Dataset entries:
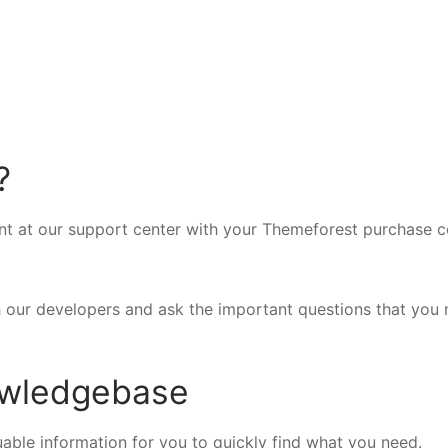
?
nt at our support center with your Themeforest purchase c
h our developers and ask the important questions that you
owledgebase
able information for you to quickly find what you need.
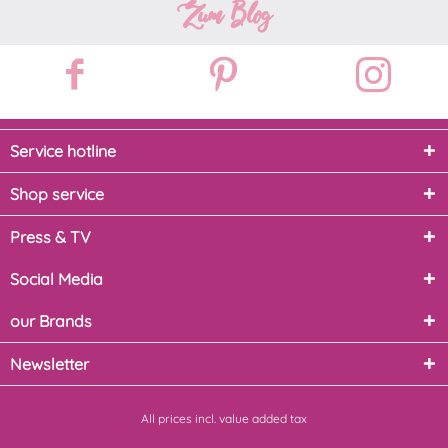
Zum Blog
Service hotline
Shop service
Press & TV
Social Media
our Brands
Newsletter
All prices incl. value added tax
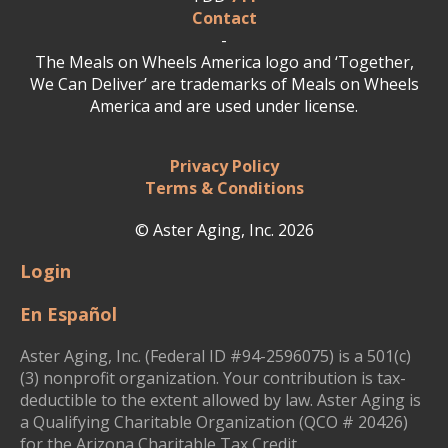
Contact
-
The Meals on Wheels America logo and ‘Together,
We Can Deliver’ are trademarks of Meals on Wheels
America and are used under license.
Privacy Policy
Terms & Conditions
© Aster Aging, Inc. 2026
Login
En Español
Aster Aging, Inc. (Federal ID #94-2596075) is a 501(c)
(3) nonprofit organization. Your contribution is tax-
deductible to the extent allowed by law. Aster Aging is
a Qualifying Charitable Organization (QCO # 20426)
for the Arizona Charitable Tax Credit.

Your task –
Only the lines from the one with "nt at our support" through the end of the data, both ends included, should be written out exactly, and no pictures should appear.

Solution to the exercise –
nt at our support center with your Themeforest purchase c
h our developers and ask the important questions that you
owledgebase
able information for you to quickly find what you need.
Zum Blog
Service hotline
Shop service
Press & TV
Social Media
our Brands
Newsletter
All prices incl. value added tax
Contact
-
The Meals on Wheels America logo and ‘Together,
We Can Deliver’ are trademarks of Meals on Wheels
America and are used under license.
Privacy Policy
Terms & Conditions
© Aster Aging, Inc. 2026
Login
En Español
Aster Aging, Inc. (Federal ID #94-2596075) is a 501(c)
(3) nonprofit organization. Your contribution is tax-
deductible to the extent allowed by law. Aster Aging is
a Qualifying Charitable Organization (QCO # 20426)
for the Arizona Charitable Tax Credit.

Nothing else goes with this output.